▶ _Task description_
Look below for the line containing "right elbow: (183, 842)" and the line containing "right knee: (340, 825)"; repeat exactly those two lines and all lines between them, and nothing else.

== The input

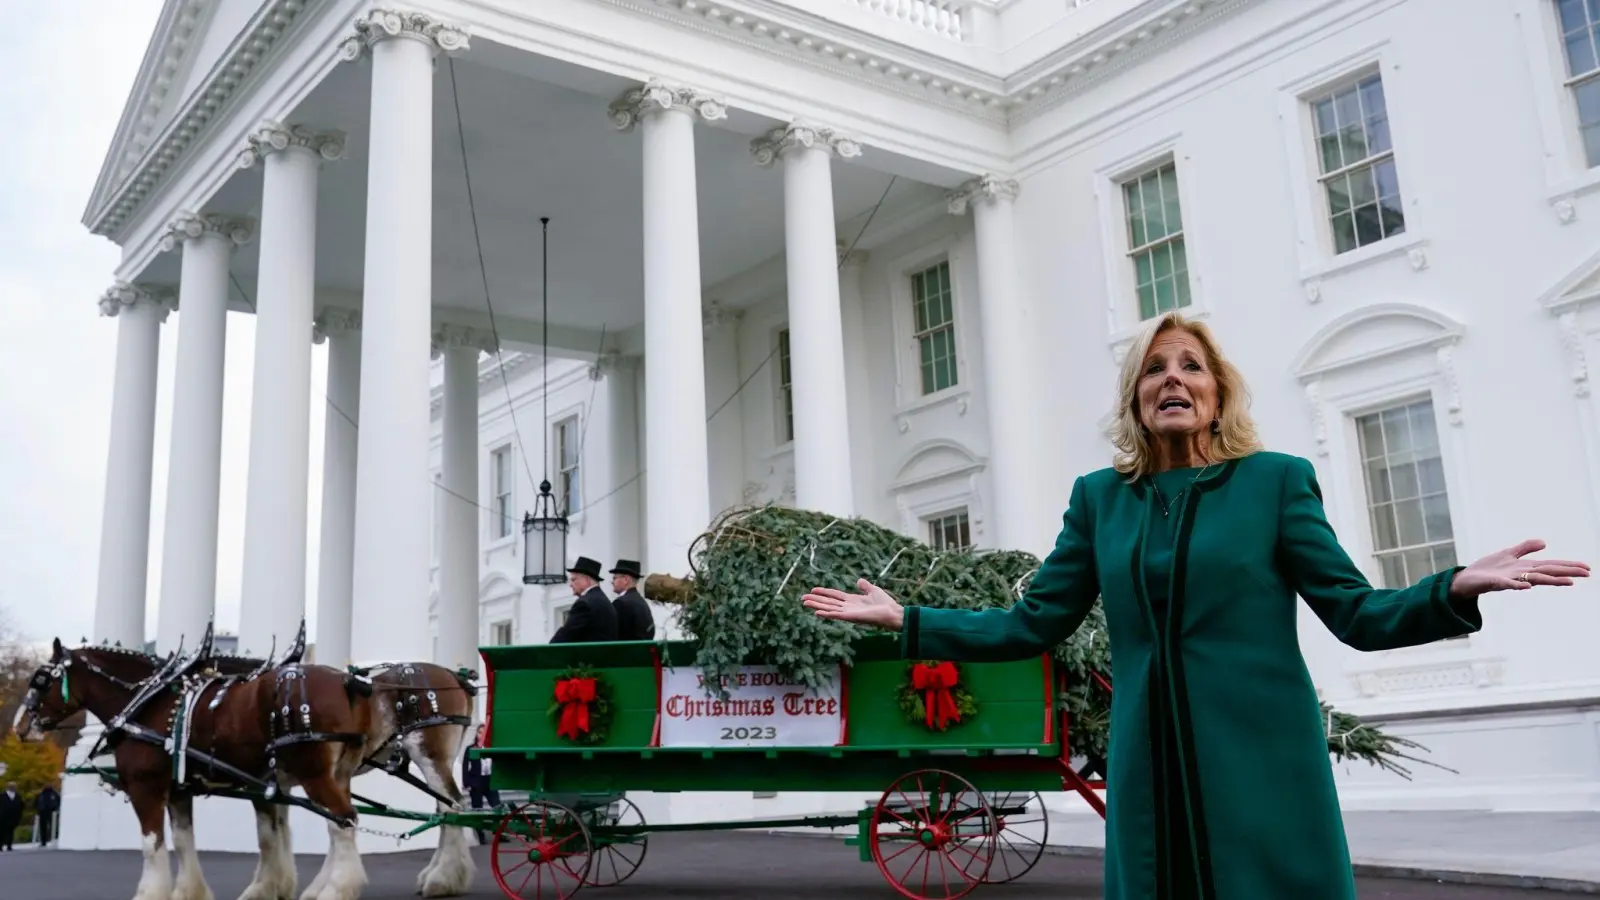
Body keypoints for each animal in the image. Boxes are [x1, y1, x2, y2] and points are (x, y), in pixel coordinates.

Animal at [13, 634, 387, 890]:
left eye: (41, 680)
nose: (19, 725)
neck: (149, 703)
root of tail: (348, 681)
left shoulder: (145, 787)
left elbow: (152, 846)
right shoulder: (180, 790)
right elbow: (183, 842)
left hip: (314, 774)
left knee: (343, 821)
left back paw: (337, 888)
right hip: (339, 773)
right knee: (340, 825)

====
== The input

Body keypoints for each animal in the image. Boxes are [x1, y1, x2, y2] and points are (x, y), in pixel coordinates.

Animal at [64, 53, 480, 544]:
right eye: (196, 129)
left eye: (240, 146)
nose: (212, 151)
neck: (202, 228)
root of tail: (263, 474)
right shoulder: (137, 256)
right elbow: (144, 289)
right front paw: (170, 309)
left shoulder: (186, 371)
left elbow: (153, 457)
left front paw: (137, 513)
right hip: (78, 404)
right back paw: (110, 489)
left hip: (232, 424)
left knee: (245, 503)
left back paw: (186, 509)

====

▶ _Answer for this exercise_
right elbow: (183, 842)
left hip: (314, 774)
left knee: (343, 821)
left back paw: (337, 888)
right hip: (339, 773)
right knee: (340, 825)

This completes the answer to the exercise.